- The task -
The material below holds a span beginning at the line with "pinky pip: (1030, 1233)" and ending at the line with "ring mcp: (1444, 1191)". Quote that span exactly, both ends included, and only that span.
*** Input data
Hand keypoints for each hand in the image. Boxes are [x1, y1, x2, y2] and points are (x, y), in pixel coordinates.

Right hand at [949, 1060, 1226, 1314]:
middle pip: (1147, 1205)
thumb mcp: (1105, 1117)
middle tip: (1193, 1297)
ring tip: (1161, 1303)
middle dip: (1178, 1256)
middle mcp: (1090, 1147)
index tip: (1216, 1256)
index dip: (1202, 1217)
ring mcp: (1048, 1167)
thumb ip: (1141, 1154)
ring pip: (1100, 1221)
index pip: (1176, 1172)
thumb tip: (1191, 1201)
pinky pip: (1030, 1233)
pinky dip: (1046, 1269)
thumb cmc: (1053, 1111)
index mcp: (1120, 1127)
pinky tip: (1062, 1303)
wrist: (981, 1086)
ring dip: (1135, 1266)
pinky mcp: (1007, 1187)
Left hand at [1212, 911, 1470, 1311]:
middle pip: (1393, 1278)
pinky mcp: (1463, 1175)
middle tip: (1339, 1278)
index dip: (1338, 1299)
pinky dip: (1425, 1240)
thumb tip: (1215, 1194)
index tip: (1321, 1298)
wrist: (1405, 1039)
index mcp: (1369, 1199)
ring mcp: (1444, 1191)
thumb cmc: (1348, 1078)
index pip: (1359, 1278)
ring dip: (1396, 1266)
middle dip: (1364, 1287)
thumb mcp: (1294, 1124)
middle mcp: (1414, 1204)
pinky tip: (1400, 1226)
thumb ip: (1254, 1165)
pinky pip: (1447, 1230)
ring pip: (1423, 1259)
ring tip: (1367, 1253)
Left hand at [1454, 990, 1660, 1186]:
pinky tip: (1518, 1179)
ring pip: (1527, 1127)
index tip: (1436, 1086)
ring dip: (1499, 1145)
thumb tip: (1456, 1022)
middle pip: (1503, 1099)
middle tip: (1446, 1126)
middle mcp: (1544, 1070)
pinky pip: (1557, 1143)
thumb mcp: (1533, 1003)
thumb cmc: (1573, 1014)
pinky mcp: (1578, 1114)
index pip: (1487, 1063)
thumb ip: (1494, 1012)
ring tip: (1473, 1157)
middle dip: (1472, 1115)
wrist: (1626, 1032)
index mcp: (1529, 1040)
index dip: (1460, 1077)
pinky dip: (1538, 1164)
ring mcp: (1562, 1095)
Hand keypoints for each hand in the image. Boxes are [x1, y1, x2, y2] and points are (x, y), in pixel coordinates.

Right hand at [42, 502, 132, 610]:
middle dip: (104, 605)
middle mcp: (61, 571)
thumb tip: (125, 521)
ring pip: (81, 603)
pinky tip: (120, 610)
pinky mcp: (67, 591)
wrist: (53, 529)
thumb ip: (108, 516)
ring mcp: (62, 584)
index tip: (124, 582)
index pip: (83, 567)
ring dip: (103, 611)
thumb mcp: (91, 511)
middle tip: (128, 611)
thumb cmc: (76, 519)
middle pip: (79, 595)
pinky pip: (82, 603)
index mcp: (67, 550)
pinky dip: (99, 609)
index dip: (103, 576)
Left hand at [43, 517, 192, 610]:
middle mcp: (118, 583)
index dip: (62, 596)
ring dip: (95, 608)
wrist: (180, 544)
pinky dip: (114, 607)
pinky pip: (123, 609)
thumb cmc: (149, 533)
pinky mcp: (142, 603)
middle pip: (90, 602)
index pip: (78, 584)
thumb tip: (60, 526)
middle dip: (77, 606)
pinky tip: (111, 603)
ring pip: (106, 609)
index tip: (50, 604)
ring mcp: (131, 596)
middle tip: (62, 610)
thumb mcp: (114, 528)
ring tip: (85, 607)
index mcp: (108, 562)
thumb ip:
******
- Written solution -
pinky pip: (1030, 1233)
pinky dip: (1046, 1269)
thumb cmc: (1053, 1111)
index mcp: (1120, 1127)
pinky tip: (1062, 1303)
wrist: (981, 1086)
ring dip: (1135, 1266)
pinky mcp: (1007, 1187)
Left hand at [1212, 911, 1470, 1311]:
middle pip: (1393, 1278)
pinky mcp: (1463, 1175)
middle tip: (1339, 1278)
index dip: (1338, 1299)
pinky dip: (1425, 1240)
thumb tip: (1215, 1194)
index tip: (1321, 1298)
wrist: (1405, 1039)
index mcp: (1369, 1199)
ring mcp: (1444, 1191)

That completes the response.